> **Aim of the task**: Go line by line through the entries below and copy those containing the string "ever".

Collected data
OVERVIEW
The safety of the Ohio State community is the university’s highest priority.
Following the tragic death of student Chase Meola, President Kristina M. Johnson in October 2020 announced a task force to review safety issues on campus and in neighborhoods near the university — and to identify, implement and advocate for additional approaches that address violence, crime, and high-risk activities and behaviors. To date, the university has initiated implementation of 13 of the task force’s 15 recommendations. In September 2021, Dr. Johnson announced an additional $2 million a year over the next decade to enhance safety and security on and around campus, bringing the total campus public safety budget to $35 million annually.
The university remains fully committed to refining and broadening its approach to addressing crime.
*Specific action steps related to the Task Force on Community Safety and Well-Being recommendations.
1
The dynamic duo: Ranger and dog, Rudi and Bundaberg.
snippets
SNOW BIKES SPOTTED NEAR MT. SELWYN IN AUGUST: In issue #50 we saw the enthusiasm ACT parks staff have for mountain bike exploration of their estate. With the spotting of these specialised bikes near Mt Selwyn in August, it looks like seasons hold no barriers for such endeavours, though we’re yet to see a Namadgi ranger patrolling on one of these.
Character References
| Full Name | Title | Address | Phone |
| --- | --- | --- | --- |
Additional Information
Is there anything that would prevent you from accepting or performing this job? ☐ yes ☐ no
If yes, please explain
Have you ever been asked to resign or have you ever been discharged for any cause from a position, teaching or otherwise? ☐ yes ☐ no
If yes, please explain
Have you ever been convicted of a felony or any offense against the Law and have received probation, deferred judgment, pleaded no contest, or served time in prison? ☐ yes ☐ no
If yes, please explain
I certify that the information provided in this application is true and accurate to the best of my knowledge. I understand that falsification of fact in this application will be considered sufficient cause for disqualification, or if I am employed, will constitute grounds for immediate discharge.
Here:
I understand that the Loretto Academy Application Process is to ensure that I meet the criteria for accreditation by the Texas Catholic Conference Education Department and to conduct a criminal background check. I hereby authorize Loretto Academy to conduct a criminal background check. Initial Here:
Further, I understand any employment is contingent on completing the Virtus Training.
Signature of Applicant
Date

> **Output of the exercise**:
Have you ever been asked to resign or have you ever been discharged for any cause from a position, teaching or otherwise? ☐ yes ☐ no
Have you ever been convicted of a felony or any offense against the Law and have received probation, deferred judgment, pleaded no contest, or served time in prison? ☐ yes ☐ no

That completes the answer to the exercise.